Directive: Rewrite the rows below, swapping "maintenance sheet" for "service log" wherever it occurs and changing nothing else. Leave the pictures out of your version.

Measuring device readout data:
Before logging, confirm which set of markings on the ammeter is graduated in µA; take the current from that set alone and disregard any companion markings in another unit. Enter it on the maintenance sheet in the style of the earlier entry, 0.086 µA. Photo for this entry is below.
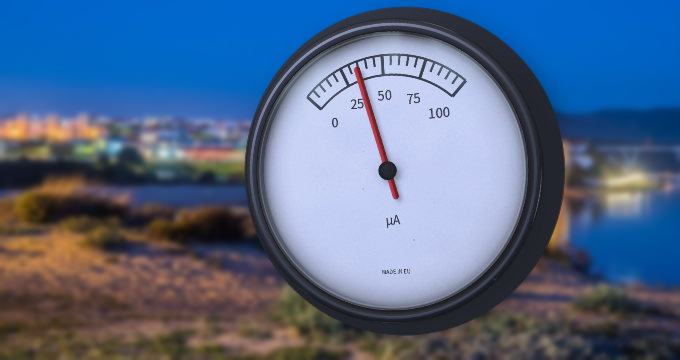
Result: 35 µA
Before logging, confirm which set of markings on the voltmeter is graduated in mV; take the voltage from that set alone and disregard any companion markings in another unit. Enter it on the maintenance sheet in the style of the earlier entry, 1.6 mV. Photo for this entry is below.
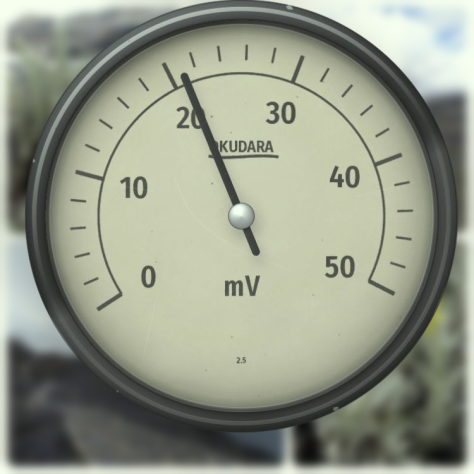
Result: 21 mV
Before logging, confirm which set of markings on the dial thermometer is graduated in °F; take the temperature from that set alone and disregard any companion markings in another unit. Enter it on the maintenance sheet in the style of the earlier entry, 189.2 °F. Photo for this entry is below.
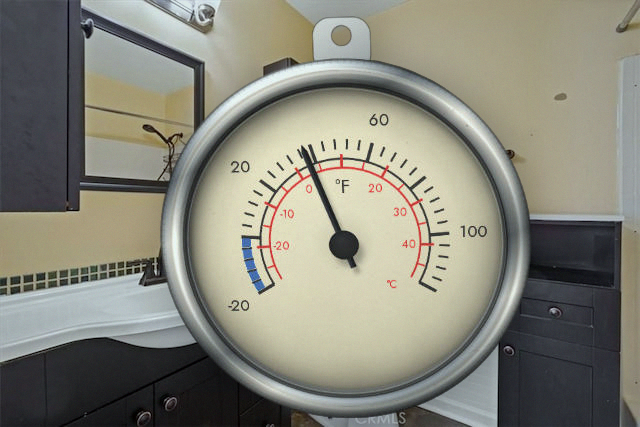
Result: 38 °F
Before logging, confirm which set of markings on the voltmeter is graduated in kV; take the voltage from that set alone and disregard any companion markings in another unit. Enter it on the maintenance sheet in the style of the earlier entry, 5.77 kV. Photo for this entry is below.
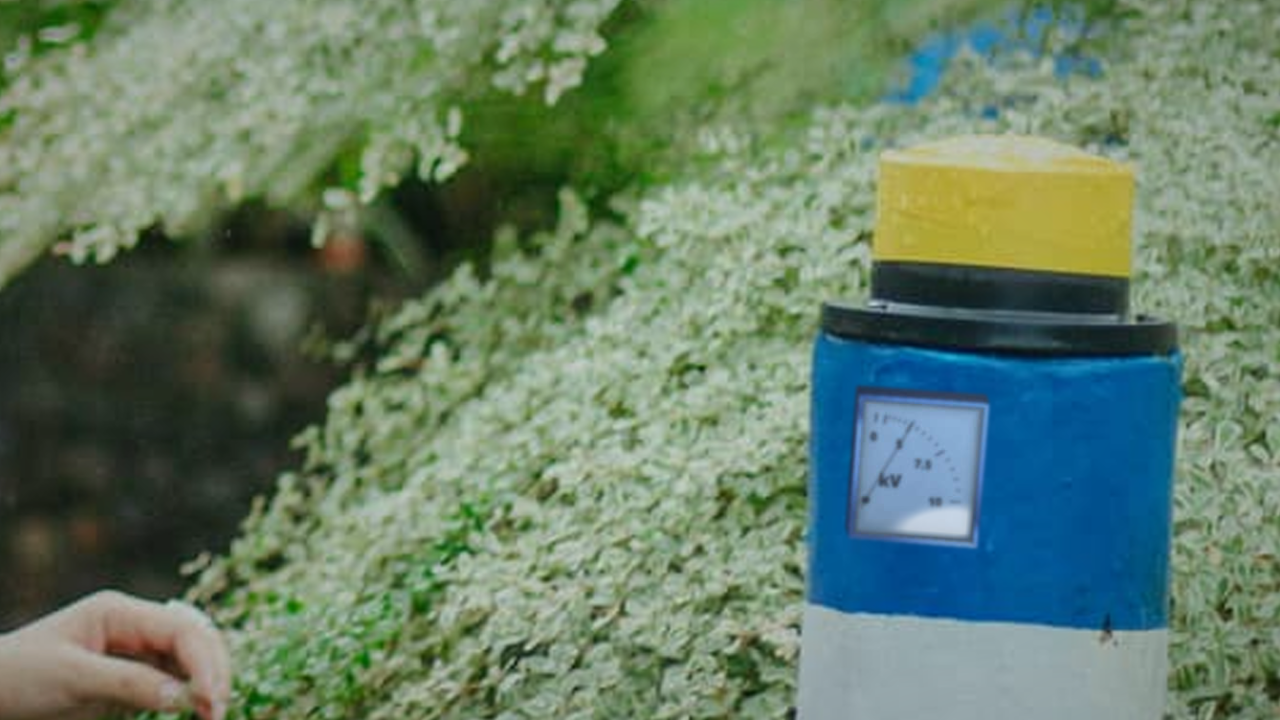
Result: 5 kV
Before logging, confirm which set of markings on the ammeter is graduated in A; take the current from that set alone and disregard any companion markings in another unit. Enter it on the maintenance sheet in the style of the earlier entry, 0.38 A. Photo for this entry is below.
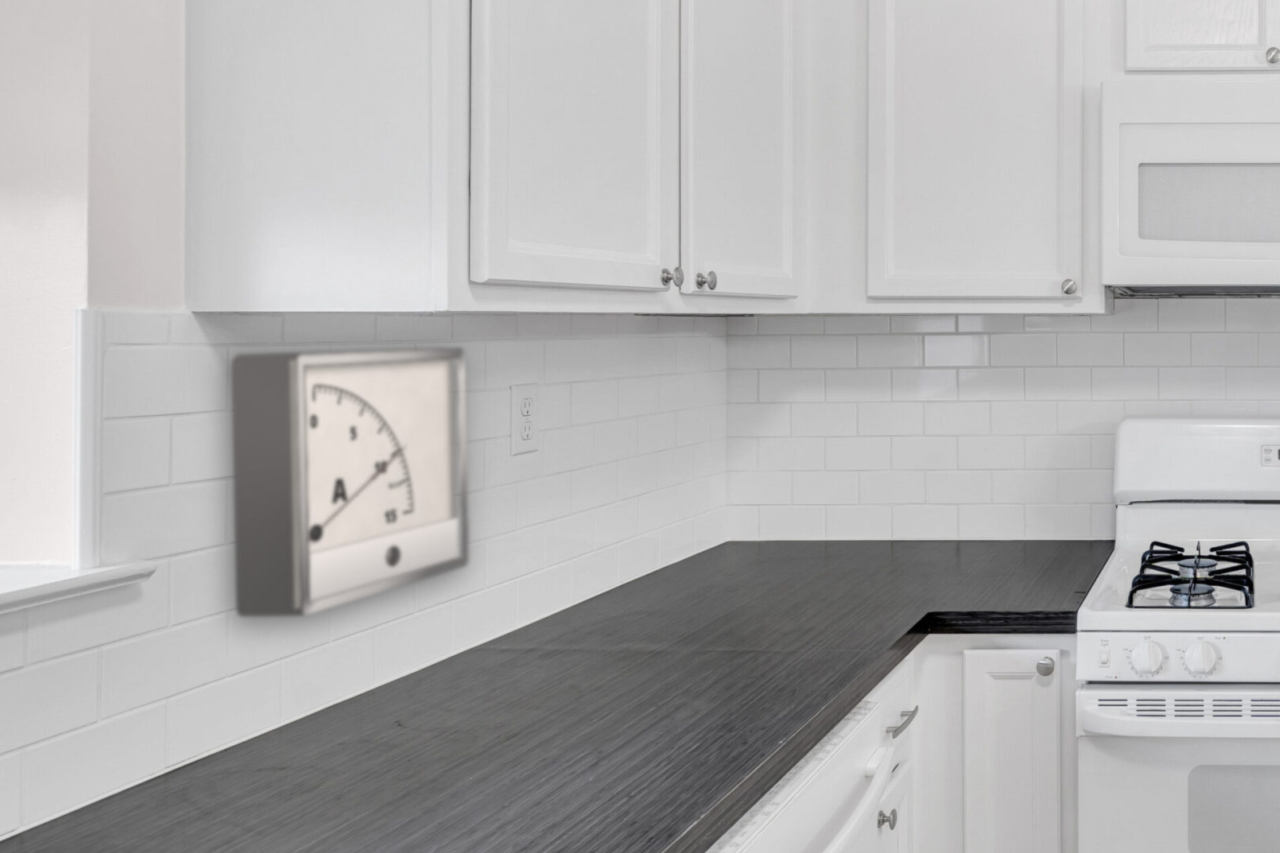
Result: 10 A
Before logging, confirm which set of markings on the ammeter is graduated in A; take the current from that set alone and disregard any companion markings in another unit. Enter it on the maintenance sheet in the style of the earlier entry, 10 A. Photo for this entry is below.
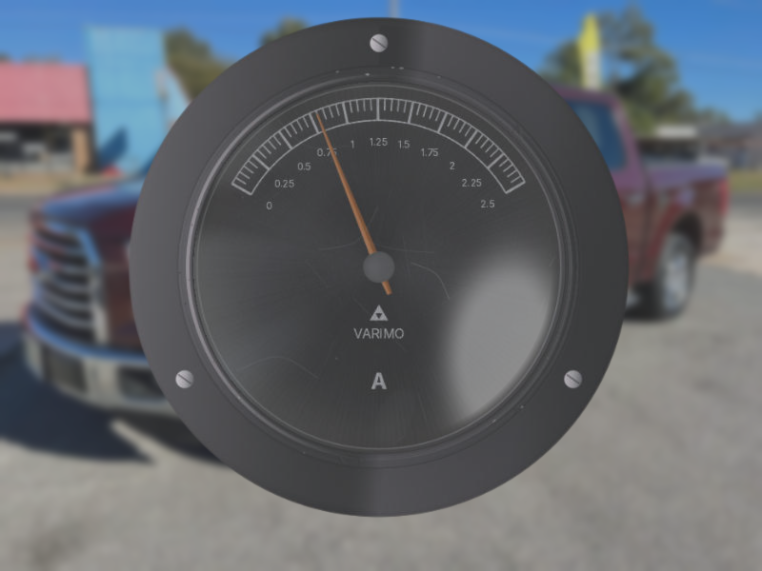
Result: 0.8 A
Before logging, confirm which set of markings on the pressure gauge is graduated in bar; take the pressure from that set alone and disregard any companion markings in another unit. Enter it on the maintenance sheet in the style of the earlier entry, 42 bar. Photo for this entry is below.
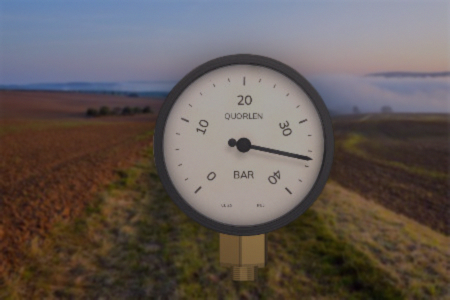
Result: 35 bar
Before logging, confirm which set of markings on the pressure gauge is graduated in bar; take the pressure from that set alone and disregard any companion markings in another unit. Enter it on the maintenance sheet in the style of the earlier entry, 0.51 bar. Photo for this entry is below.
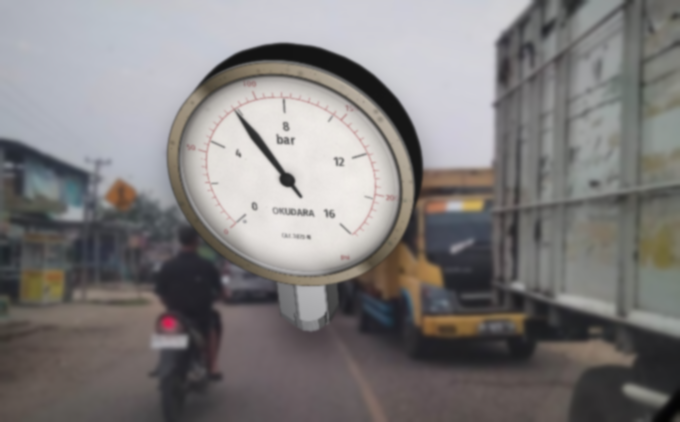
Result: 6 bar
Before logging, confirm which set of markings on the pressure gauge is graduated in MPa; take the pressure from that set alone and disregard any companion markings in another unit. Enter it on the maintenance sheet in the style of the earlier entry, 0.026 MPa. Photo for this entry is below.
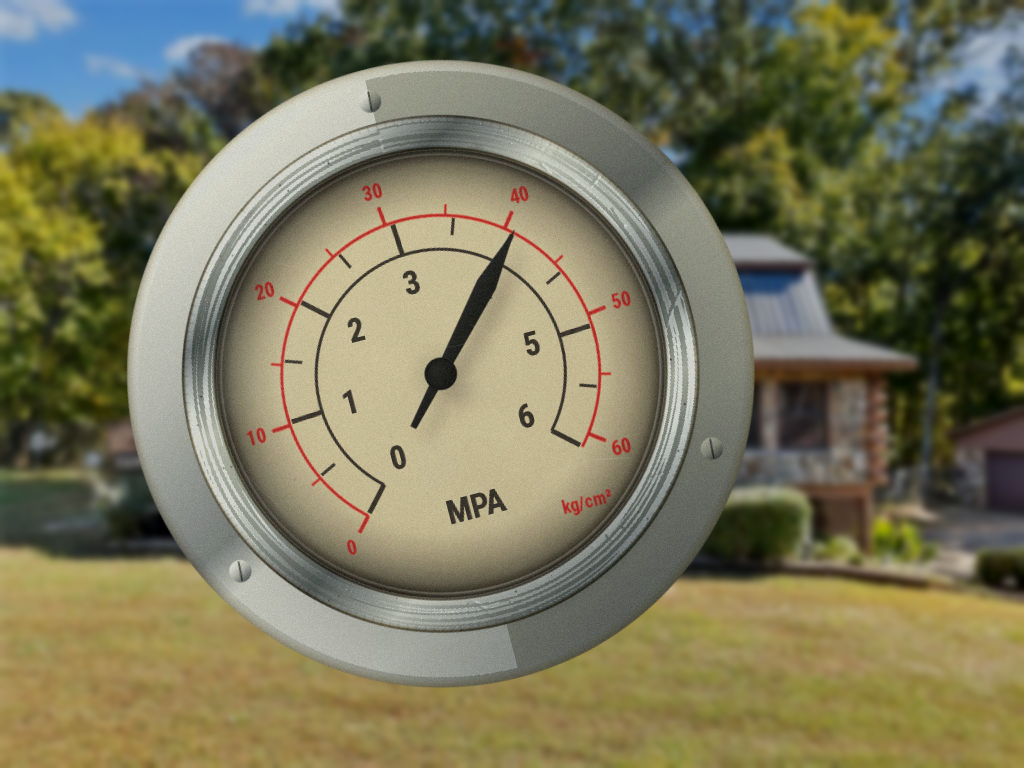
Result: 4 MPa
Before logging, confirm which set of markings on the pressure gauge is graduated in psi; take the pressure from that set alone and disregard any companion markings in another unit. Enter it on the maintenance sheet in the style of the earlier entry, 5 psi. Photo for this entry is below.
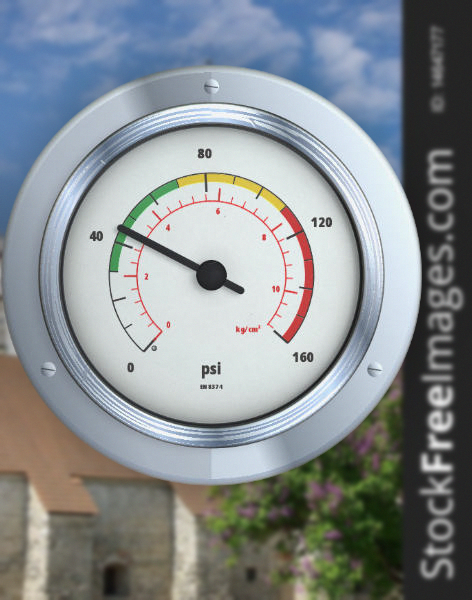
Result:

Output of the task:
Before logging, confirm which set of markings on the ammeter is graduated in µA; take the current from that set alone and disregard any companion markings in another unit. Enter it on the service log in the style of the earlier entry, 0.086 µA. Photo for this entry is below.
Result: 35 µA
Before logging, confirm which set of markings on the voltmeter is graduated in mV; take the voltage from that set alone and disregard any companion markings in another unit. Enter it on the service log in the style of the earlier entry, 1.6 mV. Photo for this entry is below.
Result: 21 mV
Before logging, confirm which set of markings on the dial thermometer is graduated in °F; take the temperature from that set alone and disregard any companion markings in another unit. Enter it on the service log in the style of the earlier entry, 189.2 °F. Photo for this entry is below.
Result: 38 °F
Before logging, confirm which set of markings on the voltmeter is graduated in kV; take the voltage from that set alone and disregard any companion markings in another unit. Enter it on the service log in the style of the earlier entry, 5.77 kV. Photo for this entry is below.
Result: 5 kV
Before logging, confirm which set of markings on the ammeter is graduated in A; take the current from that set alone and disregard any companion markings in another unit. Enter it on the service log in the style of the earlier entry, 0.38 A. Photo for this entry is below.
Result: 10 A
Before logging, confirm which set of markings on the ammeter is graduated in A; take the current from that set alone and disregard any companion markings in another unit. Enter it on the service log in the style of the earlier entry, 10 A. Photo for this entry is below.
Result: 0.8 A
Before logging, confirm which set of markings on the pressure gauge is graduated in bar; take the pressure from that set alone and disregard any companion markings in another unit. Enter it on the service log in the style of the earlier entry, 42 bar. Photo for this entry is below.
Result: 35 bar
Before logging, confirm which set of markings on the pressure gauge is graduated in bar; take the pressure from that set alone and disregard any companion markings in another unit. Enter it on the service log in the style of the earlier entry, 0.51 bar. Photo for this entry is below.
Result: 6 bar
Before logging, confirm which set of markings on the pressure gauge is graduated in MPa; take the pressure from that set alone and disregard any companion markings in another unit. Enter it on the service log in the style of the earlier entry, 0.026 MPa. Photo for this entry is below.
Result: 4 MPa
Before logging, confirm which set of markings on the pressure gauge is graduated in psi; take the pressure from that set alone and disregard any companion markings in another unit. Enter it on the service log in the style of the earlier entry, 5 psi. Photo for this entry is below.
Result:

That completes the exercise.